→ **Reading text**
I’m actually not WFH (working from home) today but reading about WFH. And I learned some new things about the world today. One of my favorite tidbits of unsolicited advice comes in the form of this question:
Do you live to work or work to live?
As Gartner research shows, workers want a more “human value proposition,” with 65% of survey respondents agreeing that the pandemic made them rethink the role that work should have in their lives. For all of our talk for decades about work-life balance, people finally feel in their bones what that means. The big question has shifted from “How does life fit into work?” to “How does work fit into life?”How to Motivate Employees When Their Priorities Have Changed — https://hbr.org/2023/05/how-to-motivate-employees-when-their-priorities-have-changed
Nice to see others coming around to my way of thinking. The strongest motivation I had to establishing a WFH life was to not have work dominate my entire life. Not once have I felt lonely working in my home office. But apparently some WFH people get lonely.
When I first made the switch to working remotely, I was elated. I had been commuting for years, which regularly constituted 12 or more hours stuck in traffic each week and resulted in incalculable levels of stress and frustration. When I began working from home, in addition to regaining my lost commuting hours, I loved my new ability to focus on my work without the distraction of an open-plan office environment.
However, as time progressed, I started to feel lonely. I was able to laser-focus on my work, but my interactions with others were driven solely by virtual meeting agendas or email. I noticed I was becoming less enthused and more withdrawn. I spent too much time scrolling social media because I was silently craving connection with others. I was slowly but steadily becoming isolated.Is Your Remote Job Making You Lonely? — https://hbr.org/2023/05/is-your-remote-job-making-you-lonely
Maybe you should turn your camera on during meetings.
A recent survey of 4,200 work-from-home employees found that 49% report a positive impact from engagement when their cameras are on during online meetings, and only 10% felt disengagement from turning on cameras. As leaders are figuring out hybrid and remote work, they are facing the challenge of deciding whether to encourage employees to keep their cameras on during meetings. This decision has a significant impact on communication, engagement and trust-building within the team. I can attest to that from my experience helping 21 organizations transition to long-term hybrid work arrangements.The Pros and Cons of ‘Cameras On’ During Virtual Meetings — https://www.entrepreneur.com/leadership/the-pros-and-cons-of-cameras-on-during-virtual-meetings/450959
Then again, there may be a good reason why people have their cameras off.
A May 2022 study by the Federal Reserve Bank of Atlanta estimates that the number of working age Americans (25 to 54 years old) with substance use disorders has risen by 23% since pre-pandemic, to 27 million. A figure that’s about one in six of people who were employed around the time of the study. It’s caused a 9% to 26% drop in labor force participation that Karen Kopecky, one of the authors of the report, says continues today.Drug recovery firm Sierra Tucson concluded from a November 2021 survey that about 20% of US workers admitted to using recreational drugs while working remotely, and also to being under the influence during virtual meetings. Digital recovery clinic Quit Genius found in August 2022 that one in five believe that substance use has affected their work performance, also according to a survey.Remote workers with substance use disorders face ‘rude awakening’ in return-to-office mandates — https://fortune.com/2023/05/13/remote-workers-substance-use-disorders-return-to-office-mandates/
OK, enough about WFH. Time to get back to thinking about retirement because (I am) Flunking Retirement.

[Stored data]
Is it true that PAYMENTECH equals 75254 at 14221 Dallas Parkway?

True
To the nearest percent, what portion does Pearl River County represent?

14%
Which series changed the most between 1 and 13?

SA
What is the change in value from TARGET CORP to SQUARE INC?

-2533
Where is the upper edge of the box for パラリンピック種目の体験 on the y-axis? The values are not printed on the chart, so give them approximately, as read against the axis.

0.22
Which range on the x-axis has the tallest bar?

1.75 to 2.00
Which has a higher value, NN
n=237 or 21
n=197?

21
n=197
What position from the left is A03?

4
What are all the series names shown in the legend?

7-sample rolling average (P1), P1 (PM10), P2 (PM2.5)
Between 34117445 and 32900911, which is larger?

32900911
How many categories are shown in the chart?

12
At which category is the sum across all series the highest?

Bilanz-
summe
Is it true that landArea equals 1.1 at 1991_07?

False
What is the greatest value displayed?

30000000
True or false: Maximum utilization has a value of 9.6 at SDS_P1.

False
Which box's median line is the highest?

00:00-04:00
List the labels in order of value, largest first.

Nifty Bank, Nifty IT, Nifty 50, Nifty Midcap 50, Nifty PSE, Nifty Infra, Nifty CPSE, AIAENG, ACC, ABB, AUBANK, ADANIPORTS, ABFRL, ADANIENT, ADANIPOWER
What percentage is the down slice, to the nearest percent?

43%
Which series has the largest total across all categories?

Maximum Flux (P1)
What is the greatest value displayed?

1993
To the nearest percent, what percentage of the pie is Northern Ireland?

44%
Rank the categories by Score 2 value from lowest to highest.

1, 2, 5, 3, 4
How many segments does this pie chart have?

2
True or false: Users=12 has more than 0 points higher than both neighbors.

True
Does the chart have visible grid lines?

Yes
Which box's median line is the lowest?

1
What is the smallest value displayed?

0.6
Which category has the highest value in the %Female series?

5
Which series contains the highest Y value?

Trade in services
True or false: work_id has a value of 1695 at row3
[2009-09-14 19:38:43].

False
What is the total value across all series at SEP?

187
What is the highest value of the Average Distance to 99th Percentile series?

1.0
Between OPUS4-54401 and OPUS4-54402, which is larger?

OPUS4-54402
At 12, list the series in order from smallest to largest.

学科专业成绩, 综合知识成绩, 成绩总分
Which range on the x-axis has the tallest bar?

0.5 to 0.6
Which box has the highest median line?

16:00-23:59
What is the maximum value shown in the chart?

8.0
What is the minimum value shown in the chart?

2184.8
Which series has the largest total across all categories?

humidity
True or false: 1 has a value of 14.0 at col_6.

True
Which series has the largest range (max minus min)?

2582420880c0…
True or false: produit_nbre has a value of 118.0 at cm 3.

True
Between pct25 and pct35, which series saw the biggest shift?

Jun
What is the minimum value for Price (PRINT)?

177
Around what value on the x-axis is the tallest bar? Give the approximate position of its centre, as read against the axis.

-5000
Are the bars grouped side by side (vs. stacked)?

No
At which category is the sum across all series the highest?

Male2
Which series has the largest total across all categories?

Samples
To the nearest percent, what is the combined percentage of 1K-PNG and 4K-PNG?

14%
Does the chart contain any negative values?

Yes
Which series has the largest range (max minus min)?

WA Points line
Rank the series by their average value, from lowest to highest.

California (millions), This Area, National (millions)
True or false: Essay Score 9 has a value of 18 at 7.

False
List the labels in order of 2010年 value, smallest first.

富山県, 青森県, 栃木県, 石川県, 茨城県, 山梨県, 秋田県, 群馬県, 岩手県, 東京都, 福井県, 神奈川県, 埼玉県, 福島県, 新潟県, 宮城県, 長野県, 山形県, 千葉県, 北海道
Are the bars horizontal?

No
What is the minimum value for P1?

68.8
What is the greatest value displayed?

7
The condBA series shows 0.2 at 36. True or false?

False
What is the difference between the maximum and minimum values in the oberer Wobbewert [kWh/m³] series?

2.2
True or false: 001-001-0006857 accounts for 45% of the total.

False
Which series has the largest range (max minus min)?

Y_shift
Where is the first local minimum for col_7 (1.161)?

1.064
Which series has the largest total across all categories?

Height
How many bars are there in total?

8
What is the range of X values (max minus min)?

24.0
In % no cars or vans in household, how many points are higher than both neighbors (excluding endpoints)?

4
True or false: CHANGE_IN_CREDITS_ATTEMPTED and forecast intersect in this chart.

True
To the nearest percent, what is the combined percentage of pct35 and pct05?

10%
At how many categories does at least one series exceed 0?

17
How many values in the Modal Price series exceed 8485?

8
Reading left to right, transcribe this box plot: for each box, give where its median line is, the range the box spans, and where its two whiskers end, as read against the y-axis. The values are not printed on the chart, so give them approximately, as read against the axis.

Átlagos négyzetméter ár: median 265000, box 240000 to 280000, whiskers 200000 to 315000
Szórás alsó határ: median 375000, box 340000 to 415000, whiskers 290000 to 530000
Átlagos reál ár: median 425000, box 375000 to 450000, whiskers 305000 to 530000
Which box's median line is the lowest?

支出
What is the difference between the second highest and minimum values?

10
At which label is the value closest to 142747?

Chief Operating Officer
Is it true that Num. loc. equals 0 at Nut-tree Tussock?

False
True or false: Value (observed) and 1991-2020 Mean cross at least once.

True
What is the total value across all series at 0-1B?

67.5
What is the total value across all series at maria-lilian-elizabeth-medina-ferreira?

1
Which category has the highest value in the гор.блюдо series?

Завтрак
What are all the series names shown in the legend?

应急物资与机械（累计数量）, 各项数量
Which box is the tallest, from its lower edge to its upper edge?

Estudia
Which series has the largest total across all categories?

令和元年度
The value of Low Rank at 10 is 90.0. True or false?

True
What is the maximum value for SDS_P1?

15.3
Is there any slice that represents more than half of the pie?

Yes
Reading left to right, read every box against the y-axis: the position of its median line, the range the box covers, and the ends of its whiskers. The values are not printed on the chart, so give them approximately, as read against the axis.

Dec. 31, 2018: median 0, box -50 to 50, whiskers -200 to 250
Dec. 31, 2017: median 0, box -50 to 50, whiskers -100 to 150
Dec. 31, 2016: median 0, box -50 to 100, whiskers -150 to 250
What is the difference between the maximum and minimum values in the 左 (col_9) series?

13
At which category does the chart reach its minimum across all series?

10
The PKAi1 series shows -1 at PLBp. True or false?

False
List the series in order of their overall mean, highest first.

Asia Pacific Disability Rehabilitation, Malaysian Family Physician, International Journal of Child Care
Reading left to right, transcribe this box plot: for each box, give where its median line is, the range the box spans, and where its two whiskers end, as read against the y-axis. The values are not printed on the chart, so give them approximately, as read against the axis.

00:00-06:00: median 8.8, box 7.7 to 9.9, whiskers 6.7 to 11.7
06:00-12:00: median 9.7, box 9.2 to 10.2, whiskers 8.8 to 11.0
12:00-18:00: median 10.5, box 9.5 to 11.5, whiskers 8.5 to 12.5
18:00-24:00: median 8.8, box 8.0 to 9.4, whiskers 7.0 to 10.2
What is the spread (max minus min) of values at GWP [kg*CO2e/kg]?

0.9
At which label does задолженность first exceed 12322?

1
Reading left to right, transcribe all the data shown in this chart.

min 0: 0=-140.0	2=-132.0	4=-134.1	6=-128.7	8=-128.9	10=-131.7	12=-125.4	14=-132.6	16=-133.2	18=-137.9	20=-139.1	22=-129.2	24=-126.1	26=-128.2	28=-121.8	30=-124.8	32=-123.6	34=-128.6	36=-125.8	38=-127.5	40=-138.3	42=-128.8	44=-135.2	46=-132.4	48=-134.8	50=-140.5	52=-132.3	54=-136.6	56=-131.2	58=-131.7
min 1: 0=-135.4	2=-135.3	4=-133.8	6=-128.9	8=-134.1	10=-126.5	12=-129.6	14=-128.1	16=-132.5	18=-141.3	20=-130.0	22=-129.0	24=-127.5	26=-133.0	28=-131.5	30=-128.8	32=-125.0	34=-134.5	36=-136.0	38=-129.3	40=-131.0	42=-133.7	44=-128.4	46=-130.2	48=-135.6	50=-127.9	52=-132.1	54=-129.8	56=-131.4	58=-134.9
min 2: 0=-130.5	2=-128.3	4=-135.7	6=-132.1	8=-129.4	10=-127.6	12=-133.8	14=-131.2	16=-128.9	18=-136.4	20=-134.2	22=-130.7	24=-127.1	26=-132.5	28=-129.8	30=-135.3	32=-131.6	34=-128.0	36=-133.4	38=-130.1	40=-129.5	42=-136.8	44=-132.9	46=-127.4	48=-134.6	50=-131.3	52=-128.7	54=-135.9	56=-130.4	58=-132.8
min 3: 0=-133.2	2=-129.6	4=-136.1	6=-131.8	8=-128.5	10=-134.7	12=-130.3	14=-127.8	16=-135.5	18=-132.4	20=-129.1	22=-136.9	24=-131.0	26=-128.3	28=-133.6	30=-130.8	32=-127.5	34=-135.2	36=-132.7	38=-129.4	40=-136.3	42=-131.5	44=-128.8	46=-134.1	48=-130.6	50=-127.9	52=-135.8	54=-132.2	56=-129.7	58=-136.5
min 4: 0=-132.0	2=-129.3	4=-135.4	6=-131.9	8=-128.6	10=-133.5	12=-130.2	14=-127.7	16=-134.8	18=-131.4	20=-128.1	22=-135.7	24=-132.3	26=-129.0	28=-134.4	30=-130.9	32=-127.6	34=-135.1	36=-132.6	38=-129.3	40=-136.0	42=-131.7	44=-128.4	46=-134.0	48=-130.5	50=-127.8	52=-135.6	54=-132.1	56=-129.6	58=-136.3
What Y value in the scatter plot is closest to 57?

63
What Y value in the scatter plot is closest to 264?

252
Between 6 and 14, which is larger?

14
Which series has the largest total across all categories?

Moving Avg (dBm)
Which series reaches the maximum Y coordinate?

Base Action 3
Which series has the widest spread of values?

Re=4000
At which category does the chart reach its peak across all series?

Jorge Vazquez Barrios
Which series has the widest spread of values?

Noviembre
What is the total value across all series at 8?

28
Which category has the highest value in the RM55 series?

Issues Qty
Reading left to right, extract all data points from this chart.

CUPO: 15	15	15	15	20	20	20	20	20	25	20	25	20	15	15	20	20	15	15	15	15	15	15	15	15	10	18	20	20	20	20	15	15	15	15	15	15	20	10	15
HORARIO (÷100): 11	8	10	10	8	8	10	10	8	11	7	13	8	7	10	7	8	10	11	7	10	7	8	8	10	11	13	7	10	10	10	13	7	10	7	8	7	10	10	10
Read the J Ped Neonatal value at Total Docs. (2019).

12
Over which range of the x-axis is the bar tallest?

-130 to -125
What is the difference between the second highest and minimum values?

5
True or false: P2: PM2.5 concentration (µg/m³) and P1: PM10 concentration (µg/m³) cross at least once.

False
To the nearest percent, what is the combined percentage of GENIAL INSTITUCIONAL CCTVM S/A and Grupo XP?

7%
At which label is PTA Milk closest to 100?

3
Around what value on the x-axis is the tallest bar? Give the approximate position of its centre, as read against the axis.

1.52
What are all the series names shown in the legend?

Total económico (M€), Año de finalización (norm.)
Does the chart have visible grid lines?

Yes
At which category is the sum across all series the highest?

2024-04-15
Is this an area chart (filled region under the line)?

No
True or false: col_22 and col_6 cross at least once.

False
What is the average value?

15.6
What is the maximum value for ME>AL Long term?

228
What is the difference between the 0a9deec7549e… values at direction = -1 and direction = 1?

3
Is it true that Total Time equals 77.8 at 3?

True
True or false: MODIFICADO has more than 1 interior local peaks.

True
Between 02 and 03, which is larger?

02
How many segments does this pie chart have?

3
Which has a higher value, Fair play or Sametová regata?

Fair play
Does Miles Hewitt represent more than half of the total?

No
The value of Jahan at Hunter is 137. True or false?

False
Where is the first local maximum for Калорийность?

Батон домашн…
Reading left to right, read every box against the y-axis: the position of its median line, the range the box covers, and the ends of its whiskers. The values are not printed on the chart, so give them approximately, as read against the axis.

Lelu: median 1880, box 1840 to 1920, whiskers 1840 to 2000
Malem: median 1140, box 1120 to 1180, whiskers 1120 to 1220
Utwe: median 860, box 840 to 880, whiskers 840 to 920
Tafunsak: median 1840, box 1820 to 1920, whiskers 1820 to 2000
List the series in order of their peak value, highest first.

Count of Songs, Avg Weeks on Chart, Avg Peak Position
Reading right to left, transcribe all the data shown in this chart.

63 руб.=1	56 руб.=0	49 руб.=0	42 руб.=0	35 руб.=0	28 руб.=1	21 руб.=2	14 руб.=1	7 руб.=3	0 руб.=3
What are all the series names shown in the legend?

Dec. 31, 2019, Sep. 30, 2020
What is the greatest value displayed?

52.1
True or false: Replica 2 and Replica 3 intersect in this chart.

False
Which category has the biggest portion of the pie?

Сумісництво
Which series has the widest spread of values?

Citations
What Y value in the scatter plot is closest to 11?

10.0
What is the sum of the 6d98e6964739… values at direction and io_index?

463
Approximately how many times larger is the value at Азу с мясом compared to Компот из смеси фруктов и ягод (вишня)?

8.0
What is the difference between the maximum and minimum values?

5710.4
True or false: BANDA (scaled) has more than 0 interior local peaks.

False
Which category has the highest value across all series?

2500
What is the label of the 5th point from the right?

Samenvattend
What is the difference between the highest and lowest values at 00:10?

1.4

→ **Requirement 1**
Retype the working-from-home post, starting at "However, as time" and ending at "camera on during meetings.".
→ **Requirement 2**
According to the working-from-home post, what percentage of Gartner survey respondents agreed that the pandemic made them rethink the role work should have in their lives?
The stored data is separate material, apart from the working-from-home post.

→ **Exercise response 1**
However, as time progressed, I started to feel lonely. I was able to laser-focus on my work, but my interactions with others were driven solely by virtual meeting agendas or email. I noticed I was becoming less enthused and more withdrawn. I spent too much time scrolling social media because I was silently craving connection with others. I was slowly but steadily becoming isolated.Is Your Remote Job Making You Lonely? — https://hbr.org/2023/05/is-your-remote-job-making-you-lonely
Maybe you should turn your camera on during meetings.

→ **Exercise response 2**
65%